The first two groups consisted of seven or eight students, parents, and a few staff or administrators from the school. The third group was made up of teachers and school staff. Altogether, 44 learners have been reached by the program.
“It was our goal to reach some parents of children and school staff, so we could kill two birds with one stone,” Burgess said.
The asthma education program is being funded with a $25,000 gift from BlueCross Blue Shield of Alabama.
According to the U.S. Centers for Disease Control and Prevention, an estimated 137,091 children in Alabama had asthma in 2007, a prevalence rate of 12.3 percent, which compares to the US rate of 9 percent.
So far, about one-third of the gift has been used, and 15 asthma spacers (add-on devices for inhalers that allow for easier and more effective administration of medication) were provided for students.
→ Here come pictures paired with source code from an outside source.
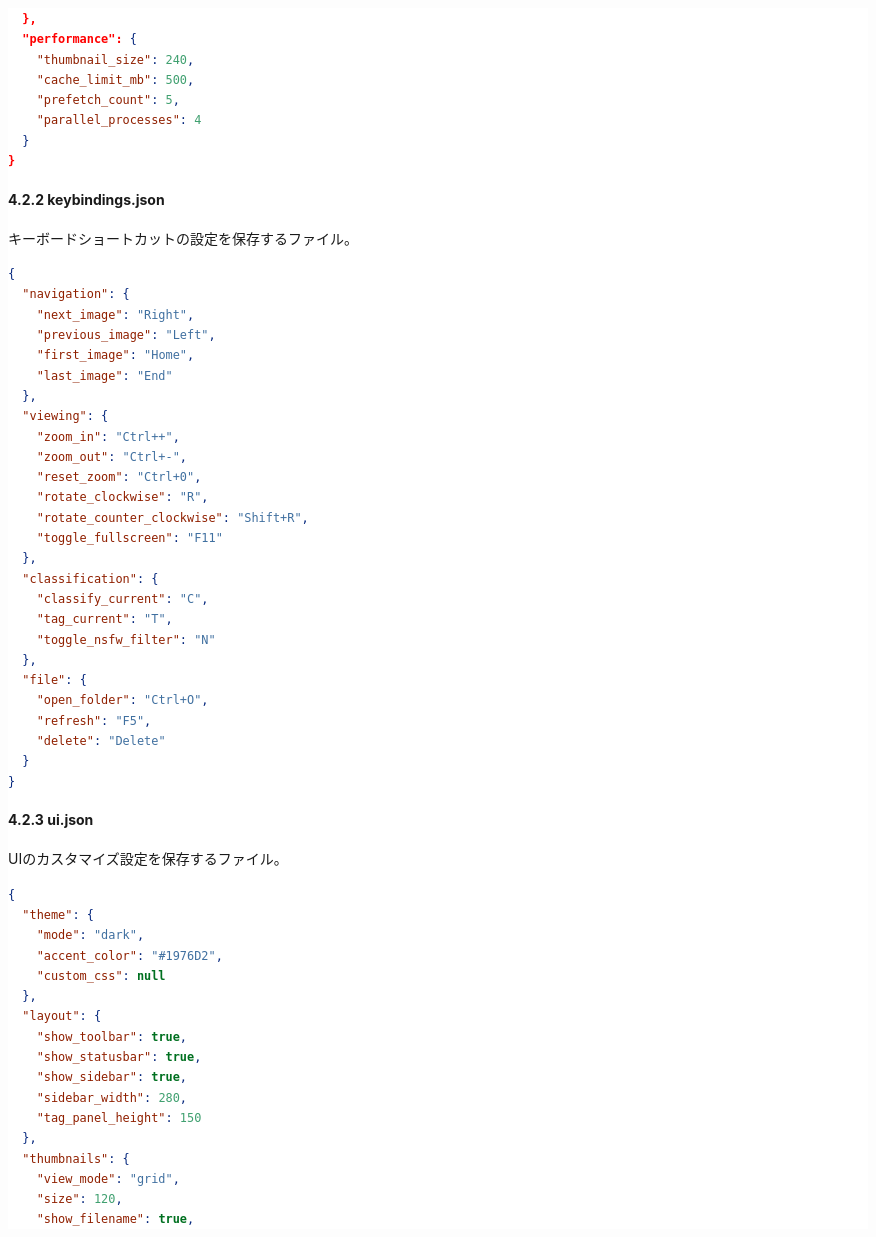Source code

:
 ```json
  },
  "performance": {
    "thumbnail_size": 240,
    "cache_limit_mb": 500,
    "prefetch_count": 5,
    "parallel_processes": 4
  }
}
```

#### 4.2.2 keybindings.json

キーボードショートカットの設定を保存するファイル。

```json
{
  "navigation": {
    "next_image": "Right",
    "previous_image": "Left",
    "first_image": "Home",
    "last_image": "End"
  },
  "viewing": {
    "zoom_in": "Ctrl++",
    "zoom_out": "Ctrl+-",
    "reset_zoom": "Ctrl+0",
    "rotate_clockwise": "R",
    "rotate_counter_clockwise": "Shift+R",
    "toggle_fullscreen": "F11"
  },
  "classification": {
    "classify_current": "C",
    "tag_current": "T",
    "toggle_nsfw_filter": "N"
  },
  "file": {
    "open_folder": "Ctrl+O",
    "refresh": "F5",
    "delete": "Delete"
  }
}
```

#### 4.2.3 ui.json

UIのカスタマイズ設定を保存するファイル。

```json
{
  "theme": {
    "mode": "dark",
    "accent_color": "#1976D2",
    "custom_css": null
  },
  "layout": {
    "show_toolbar": true,
    "show_statusbar": true,
    "show_sidebar": true,
    "sidebar_width": 280,
    "tag_panel_height": 150
  },
  "thumbnails": {
    "view_mode": "grid",
    "size": 120,
    "show_filename": true,
```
Burgess said parents have also reported improved symptoms of their children.
Burgess said she and Smith found the informal classroom setting (versus a medical examination room setting) to be helpful in engaging the students, even with the occasional “awkwardness” that comes with communicating with video conferencing equipment.
“We provide asthma education every day in the clinic, and we never have had kids ask questions the way they do in the classroom,” she says.
CCHS has provided specialty health care via telemedicine across the state for a number of years, including: telepsychiatry services to the DeKalb County Youth Services; telepsychiatry services to West Alabama Mental Health Care Center, with sites in Marengo, Choctaw, Greene, Hale and Sumter counties; and diabetes education via telemedicine to a number of rural Alabama communities in Sumter, Pickens and Clarke counties.